Department of Chemistry, University of Chicago, Chicago, Illinois 60637, USA.
Leadership Computing Facility, Argonne National Laboratory, Argonne, Illinois 60439-8643, USA.
J Chem Phys. 2018 Jan 7;148(1):014101. doi: 10.1063/1.5004154.

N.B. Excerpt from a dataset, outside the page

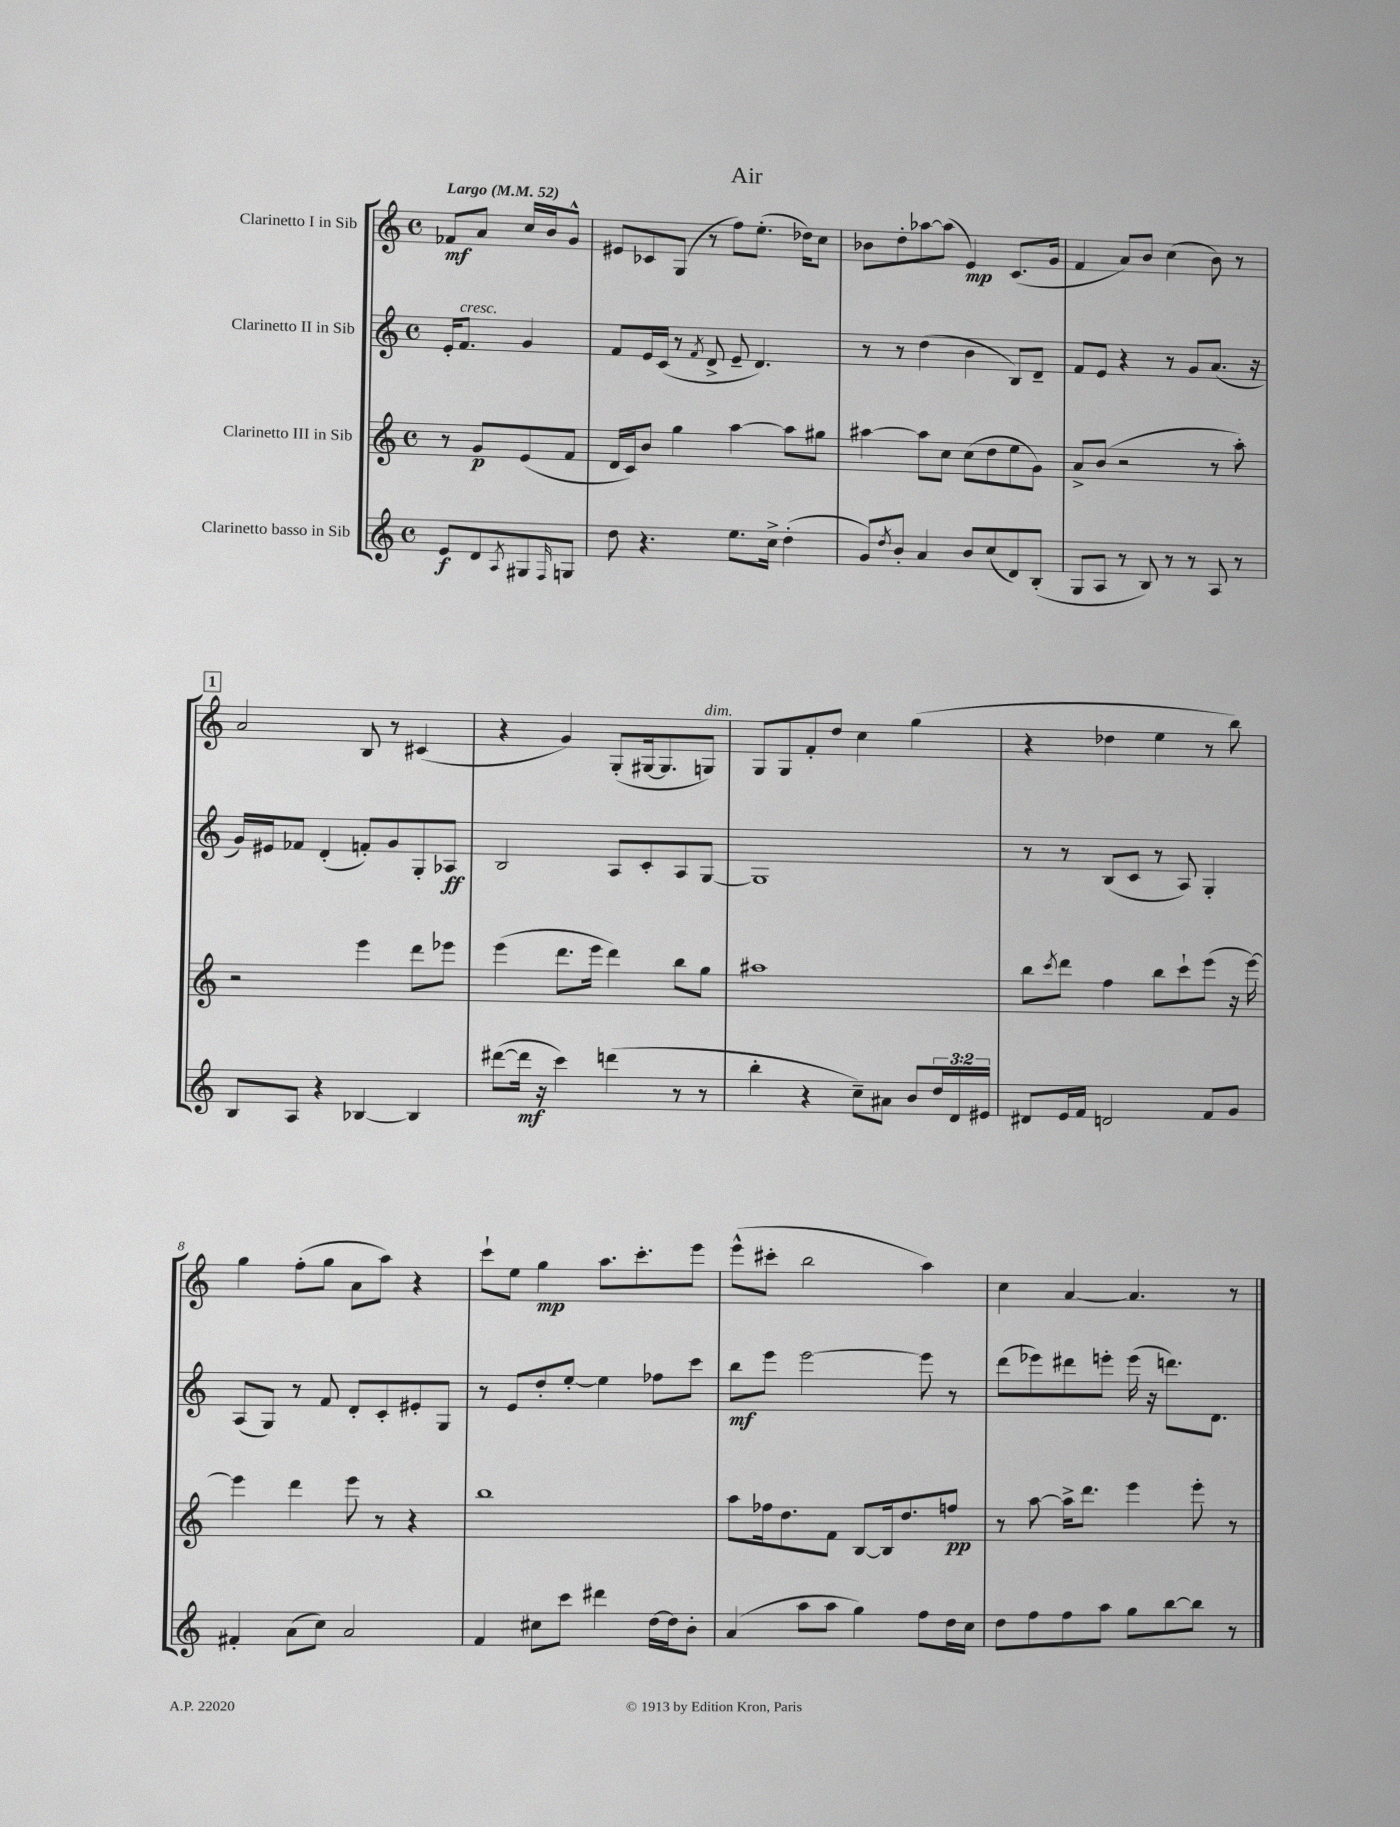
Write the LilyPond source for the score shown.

Molecular dynamics (MD) trajectories based on classical equations of motion can be used to sample the configurational space of complex molecular systems. However, brute-force MD often converges slowly due to the ruggedness of the underlying potential energy surface. Several schemes have been proposed to address this problem by effectively smoothing the potential energy surface. However, in order to recover the proper Boltzmann equilibrium probability distribution, these approaches must then rely on statistical reweighting techniques or generate the simulations within a Hamiltonian tempering replica-exchange scheme. The present work puts forth a novel hybrid sampling propagator combining Metropolis-Hastings Monte Carlo (MC) with proposed moves generated by non-equilibrium MD (neMD). This hybrid neMD-MC propagator comprises three elementary elements: (i) an atomic system is dynamically propagated for some period of time using standard equilibrium MD on the correct potential energy surface; (ii) the system is then propagated for a brief period of time during what is referred to as a "boosting phase," via a time-dependent Hamiltonian that is evolved toward the perturbed potential energy surface and then back to the correct potential energy surface; (iii) the resulting configuration at the end of the neMD trajectory is then accepted or rejected according to a Metropolis criterion before returning to step 1. A symmetric two-end momentum reversal prescription is used at the end of the neMD trajectories to guarantee that the hybrid neMD-MC sampling propagator obeys microscopic detailed balance and rigorously yields the equilibrium Boltzmann distribution. The hybrid neMD-MC sampling propagator is designed and implemented to enhance the sampling by relying on the accelerated MD and solute tempering schemes. It is also combined with the adaptive biased force sampling algorithm to examine. Illustrative tests with specific biomolecular systems indicate that the method can yield a significant speedup.
基于经典运动方程的分子动力学(MD)轨迹可用于对复杂分子系统的构象空间进行采样。然而,由于潜在能量表面的崎岖不平,直接进行 MD 通常会收敛缓慢。为了解决这个问题,已经提出了几种方案,通过有效平滑潜在能量表面来提高效率。然而,为了恢复正确的玻尔兹曼平衡概率分布,这些方法必须依赖于统计再加权技术或在哈密顿温度调整 replica-exchange 方案内生成模拟。本工作提出了一种新的混合采样传播子,它将 Metropolis-Hastings 蒙特卡罗(MC)与由非平衡 MD(neMD)生成的建议移动相结合。这个混合 neMD-MC 传播子由三个基本元素组成:(i)在正确的势能面上使用标准平衡 MD 对原子系统进行一段时间的动态传播;(ii)然后在所谓的“boosting 阶段”通过时变哈密顿量对系统进行短暂的传播,该哈密顿量演化到受扰的势能表面,然后回到正确的势能表面;(iii)在 neMD 轨迹结束时,根据 Metropolis 准则接受或拒绝所得构型,然后返回步骤 1。在 neMD 轨迹的末端使用对称的两端动量反转方案,以确保混合 neMD-MC 采样传播子遵循微观详细平衡,并严格产生平衡玻尔兹曼分布。混合 neMD-MC 采样传播子的设计和实现是为了通过依赖加速 MD 和溶质温度调整方案来增强采样。它还与自适应偏置力采样算法相结合进行了测试。通过具体的生物分子系统的说明性测试表明,该方法可以显著提高速度。